■ Excerpt:
——

"Some Discomfort" or Why can't doctors tell the truth about pain?

Ok, sure, sometimes you shouldn’t prescribe pain-killers. I totally get that. What I don’t get is why most doctors seem so proud to be hard asses about pain control. I get the feeling that to say that a doctor is easy on pain control, or quick to “give in” to patients is the worst thing you could possibly say. On the other hand, to describe them as “tough” would be a compliment. I have known several doctors who talk about prescribing pain meds as “giving in” which to me is very telling. I also think Doctor J’s callous remark on the first page of this thread was very telling.

By the way, when I had chronic pain (bulging disc) my MD was happy to give me pain meds. They didn’t work and made me drowsy, so I pretty much quit taking them except to sleep, but my bitterness doesn’t come from my experience as much as watching my patients get mistreated when I worked as a psychologist in a hospital.

I should know better than to make a flippant post and then leave for the weekend. I can see how Brynda’s conclusion might have been drawn from my remarks, but it couldn’t be further from the truth.

I just don’t find pain scores to be that useful. Their only real utility is in a single patient over time, but I don’t consider them any better than the patient simply telling me if it’s better or worse. At the extremes, they tell me a lot about the patient; you sometimes see a patient clearly incapacitated by pain who calls it a 6/10, and another who interrupts his laughing and playing with his kids to tell me of his 12/10 pain. That isn’t to say that the second patient isn’t in pain and doesn’t need some sort of treatment–the number just tells me absolutely nothing about it.

——

Data items
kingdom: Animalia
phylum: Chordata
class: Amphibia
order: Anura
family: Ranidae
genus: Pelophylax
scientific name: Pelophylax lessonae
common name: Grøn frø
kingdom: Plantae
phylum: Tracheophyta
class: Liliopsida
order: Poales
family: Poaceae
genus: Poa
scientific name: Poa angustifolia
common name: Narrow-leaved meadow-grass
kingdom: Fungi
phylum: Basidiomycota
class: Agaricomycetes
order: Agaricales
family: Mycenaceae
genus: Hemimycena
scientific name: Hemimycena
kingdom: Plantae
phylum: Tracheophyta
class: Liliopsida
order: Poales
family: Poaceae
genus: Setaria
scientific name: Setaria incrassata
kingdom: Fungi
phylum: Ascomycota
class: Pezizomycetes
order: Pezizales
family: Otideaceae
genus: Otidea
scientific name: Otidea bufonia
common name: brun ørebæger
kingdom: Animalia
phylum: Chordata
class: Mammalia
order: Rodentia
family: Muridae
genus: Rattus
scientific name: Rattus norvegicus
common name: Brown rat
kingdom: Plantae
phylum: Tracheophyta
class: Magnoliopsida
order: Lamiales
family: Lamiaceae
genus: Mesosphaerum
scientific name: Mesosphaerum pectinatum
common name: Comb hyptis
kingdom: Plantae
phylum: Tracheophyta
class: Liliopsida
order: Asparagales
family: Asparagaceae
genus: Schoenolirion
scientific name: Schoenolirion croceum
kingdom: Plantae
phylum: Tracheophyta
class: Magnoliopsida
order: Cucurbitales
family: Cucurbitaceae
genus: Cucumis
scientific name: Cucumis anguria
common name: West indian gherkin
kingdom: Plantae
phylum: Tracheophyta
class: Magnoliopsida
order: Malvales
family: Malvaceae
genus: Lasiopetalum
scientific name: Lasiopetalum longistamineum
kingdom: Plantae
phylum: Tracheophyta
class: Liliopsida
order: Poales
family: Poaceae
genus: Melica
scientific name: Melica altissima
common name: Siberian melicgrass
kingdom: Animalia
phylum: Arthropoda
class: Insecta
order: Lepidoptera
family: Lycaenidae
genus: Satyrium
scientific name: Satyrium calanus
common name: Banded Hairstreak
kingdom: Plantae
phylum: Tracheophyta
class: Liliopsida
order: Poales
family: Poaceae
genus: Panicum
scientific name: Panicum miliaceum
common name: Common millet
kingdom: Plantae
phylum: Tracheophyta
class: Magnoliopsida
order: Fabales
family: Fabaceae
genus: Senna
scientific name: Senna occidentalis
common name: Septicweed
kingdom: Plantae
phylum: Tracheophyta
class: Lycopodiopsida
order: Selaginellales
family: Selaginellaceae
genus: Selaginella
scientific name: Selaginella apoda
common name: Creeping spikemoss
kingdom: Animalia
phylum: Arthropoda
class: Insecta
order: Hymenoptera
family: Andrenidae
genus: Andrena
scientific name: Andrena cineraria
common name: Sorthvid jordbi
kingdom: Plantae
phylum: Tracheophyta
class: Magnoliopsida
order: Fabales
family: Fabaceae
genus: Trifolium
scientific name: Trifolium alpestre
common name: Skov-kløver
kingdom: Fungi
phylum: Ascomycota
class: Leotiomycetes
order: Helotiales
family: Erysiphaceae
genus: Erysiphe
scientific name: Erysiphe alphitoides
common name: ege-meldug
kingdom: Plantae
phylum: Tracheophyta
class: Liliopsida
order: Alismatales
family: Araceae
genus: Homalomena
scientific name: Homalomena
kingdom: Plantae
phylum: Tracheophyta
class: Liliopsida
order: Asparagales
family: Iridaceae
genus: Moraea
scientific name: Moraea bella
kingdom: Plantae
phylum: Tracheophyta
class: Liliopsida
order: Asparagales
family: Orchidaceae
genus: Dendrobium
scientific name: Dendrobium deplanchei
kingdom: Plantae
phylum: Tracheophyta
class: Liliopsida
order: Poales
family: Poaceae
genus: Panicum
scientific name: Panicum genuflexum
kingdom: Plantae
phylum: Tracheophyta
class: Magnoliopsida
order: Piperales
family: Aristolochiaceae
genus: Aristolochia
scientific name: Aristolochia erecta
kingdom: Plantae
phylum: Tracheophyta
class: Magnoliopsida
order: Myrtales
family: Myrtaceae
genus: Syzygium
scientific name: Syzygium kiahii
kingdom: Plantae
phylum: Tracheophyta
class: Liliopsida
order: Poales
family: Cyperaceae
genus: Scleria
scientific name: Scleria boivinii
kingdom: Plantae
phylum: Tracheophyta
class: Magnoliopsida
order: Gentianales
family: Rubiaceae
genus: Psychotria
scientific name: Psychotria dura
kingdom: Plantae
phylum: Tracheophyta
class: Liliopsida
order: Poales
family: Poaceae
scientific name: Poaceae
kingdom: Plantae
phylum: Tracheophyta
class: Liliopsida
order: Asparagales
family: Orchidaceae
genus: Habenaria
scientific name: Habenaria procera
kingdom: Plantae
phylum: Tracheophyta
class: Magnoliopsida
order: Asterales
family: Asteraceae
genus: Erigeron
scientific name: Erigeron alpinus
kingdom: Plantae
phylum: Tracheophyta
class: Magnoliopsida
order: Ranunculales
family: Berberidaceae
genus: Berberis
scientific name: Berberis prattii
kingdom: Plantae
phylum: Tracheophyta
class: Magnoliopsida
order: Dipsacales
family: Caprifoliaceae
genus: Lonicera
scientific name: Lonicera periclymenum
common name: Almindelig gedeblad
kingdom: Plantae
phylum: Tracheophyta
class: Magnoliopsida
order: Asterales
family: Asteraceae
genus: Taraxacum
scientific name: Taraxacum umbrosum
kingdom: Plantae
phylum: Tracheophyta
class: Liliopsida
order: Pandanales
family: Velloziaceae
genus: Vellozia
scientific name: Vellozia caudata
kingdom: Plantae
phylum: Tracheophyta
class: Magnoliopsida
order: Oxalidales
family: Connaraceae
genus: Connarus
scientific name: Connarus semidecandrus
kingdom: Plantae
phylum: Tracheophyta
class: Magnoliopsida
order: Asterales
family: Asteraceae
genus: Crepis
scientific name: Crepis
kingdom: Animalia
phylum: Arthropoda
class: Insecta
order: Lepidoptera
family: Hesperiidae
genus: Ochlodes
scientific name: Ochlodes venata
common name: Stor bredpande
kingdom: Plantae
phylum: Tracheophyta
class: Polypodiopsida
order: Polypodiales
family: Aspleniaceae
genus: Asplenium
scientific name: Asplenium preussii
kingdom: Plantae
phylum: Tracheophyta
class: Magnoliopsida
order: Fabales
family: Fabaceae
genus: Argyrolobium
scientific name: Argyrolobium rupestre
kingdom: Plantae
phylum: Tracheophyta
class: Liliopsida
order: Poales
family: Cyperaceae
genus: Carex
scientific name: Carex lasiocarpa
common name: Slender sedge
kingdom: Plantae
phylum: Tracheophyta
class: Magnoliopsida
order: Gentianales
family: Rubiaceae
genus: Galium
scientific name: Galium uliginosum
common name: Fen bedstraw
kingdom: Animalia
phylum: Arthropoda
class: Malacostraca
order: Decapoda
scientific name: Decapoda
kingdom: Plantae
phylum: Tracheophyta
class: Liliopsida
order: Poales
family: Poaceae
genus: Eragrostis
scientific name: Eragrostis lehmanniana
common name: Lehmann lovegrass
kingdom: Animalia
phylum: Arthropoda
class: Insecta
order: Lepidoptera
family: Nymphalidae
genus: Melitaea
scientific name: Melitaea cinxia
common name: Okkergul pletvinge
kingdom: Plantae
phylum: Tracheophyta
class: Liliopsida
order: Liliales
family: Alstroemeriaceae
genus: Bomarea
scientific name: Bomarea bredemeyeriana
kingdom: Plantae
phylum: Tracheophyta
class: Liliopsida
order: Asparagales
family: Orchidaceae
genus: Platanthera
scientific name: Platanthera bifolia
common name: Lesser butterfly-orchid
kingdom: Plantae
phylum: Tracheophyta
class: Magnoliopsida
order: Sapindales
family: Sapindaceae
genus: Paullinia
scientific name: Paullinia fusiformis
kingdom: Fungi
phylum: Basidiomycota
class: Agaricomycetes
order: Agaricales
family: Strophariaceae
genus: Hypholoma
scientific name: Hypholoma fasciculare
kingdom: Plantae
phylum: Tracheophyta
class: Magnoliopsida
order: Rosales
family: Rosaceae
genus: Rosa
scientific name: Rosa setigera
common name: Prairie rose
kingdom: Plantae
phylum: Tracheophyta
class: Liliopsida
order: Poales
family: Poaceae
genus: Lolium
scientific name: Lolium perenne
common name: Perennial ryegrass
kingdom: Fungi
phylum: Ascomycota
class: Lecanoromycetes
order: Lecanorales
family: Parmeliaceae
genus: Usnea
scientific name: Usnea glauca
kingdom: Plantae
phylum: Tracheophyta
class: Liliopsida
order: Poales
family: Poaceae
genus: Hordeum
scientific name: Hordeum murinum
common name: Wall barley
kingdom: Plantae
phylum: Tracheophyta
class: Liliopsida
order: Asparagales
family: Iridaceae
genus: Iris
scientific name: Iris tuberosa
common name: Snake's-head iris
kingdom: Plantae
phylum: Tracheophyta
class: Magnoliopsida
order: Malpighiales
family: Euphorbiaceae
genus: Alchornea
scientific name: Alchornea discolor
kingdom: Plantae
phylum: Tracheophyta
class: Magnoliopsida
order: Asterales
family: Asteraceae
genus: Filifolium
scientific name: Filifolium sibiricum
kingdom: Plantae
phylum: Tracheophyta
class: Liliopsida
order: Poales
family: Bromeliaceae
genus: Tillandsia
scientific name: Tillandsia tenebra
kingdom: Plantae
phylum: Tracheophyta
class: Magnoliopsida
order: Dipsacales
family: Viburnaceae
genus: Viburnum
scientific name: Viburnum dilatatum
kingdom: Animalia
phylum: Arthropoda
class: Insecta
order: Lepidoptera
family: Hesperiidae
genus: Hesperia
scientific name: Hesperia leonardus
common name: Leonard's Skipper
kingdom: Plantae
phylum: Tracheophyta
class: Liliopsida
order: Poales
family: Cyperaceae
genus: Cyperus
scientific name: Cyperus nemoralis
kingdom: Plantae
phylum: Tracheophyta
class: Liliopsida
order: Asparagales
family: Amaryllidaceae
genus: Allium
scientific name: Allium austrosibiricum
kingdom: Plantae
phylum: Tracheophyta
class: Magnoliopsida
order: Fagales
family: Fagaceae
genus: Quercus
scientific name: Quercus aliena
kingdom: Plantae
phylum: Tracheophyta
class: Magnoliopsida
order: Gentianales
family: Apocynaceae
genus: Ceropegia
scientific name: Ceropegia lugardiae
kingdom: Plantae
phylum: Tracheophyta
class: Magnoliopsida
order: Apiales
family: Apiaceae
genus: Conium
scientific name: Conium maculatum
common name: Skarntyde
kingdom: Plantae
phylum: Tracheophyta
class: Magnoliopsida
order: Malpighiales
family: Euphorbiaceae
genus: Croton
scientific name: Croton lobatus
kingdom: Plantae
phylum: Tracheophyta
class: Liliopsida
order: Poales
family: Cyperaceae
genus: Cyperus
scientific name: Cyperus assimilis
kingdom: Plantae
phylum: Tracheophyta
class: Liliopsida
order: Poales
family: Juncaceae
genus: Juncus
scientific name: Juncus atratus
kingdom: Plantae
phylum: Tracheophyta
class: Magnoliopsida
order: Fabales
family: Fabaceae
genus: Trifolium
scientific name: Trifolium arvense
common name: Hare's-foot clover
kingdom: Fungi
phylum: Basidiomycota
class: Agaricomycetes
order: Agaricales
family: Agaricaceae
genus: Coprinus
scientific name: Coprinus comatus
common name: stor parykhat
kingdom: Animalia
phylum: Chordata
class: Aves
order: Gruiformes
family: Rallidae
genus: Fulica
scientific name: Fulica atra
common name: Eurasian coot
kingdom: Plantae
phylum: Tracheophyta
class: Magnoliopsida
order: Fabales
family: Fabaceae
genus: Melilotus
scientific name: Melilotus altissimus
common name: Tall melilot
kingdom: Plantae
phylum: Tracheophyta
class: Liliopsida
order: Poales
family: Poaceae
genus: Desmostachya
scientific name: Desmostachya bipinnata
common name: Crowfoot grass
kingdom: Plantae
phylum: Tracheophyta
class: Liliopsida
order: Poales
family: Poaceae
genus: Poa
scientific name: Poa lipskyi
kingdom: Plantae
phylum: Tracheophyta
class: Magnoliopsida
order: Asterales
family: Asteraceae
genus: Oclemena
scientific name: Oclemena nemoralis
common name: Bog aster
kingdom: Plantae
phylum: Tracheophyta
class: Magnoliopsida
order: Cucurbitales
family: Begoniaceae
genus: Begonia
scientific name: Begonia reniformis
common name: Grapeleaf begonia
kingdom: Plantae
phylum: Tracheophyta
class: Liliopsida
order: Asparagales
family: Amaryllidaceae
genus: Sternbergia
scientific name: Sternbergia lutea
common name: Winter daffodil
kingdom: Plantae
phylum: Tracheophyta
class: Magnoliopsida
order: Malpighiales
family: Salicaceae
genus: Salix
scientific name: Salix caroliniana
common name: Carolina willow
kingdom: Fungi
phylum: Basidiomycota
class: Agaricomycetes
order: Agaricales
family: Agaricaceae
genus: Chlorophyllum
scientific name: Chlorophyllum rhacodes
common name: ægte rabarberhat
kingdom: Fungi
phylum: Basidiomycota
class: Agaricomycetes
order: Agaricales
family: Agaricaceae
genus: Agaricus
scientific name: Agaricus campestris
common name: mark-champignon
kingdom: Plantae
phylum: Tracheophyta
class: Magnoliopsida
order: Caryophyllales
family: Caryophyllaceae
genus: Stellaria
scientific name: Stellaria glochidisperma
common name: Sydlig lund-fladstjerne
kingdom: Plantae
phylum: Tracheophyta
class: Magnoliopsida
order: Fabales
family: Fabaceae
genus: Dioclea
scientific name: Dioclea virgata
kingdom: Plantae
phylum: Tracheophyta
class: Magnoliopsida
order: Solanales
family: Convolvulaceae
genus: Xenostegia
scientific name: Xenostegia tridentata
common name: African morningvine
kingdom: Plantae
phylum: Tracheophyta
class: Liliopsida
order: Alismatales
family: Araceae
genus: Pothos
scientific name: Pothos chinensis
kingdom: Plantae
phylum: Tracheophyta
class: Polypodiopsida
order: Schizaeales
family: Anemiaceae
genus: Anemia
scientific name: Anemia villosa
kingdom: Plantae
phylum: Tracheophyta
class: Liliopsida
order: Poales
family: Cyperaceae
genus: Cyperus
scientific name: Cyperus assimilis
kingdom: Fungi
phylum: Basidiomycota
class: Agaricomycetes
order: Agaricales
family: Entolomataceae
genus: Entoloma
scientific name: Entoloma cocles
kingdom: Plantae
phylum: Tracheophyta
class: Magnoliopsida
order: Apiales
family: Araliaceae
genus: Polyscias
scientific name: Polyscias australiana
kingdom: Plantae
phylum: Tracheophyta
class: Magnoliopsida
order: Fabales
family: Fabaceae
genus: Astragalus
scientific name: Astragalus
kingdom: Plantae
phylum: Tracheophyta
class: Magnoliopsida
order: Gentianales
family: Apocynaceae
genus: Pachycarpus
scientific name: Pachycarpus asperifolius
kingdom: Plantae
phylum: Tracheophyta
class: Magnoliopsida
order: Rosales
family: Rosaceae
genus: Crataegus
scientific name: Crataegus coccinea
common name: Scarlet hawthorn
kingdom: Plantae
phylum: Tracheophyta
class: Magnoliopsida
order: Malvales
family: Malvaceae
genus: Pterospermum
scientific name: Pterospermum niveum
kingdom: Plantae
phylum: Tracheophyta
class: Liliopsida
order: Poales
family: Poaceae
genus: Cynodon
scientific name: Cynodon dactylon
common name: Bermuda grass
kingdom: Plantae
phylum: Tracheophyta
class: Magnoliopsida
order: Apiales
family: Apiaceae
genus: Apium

——

■ What this task involves:
Write out again, word for word, the stretch of the text on doctors and pain from "I should know" through "from the truth.". These rows come from a source separate from the text on doctors and pain.

■ Answer to the problem:
I should know better than to make a flippant post and then leave for the weekend. I can see how Brynda’s conclusion might have been drawn from my remarks, but it couldn’t be further from the truth.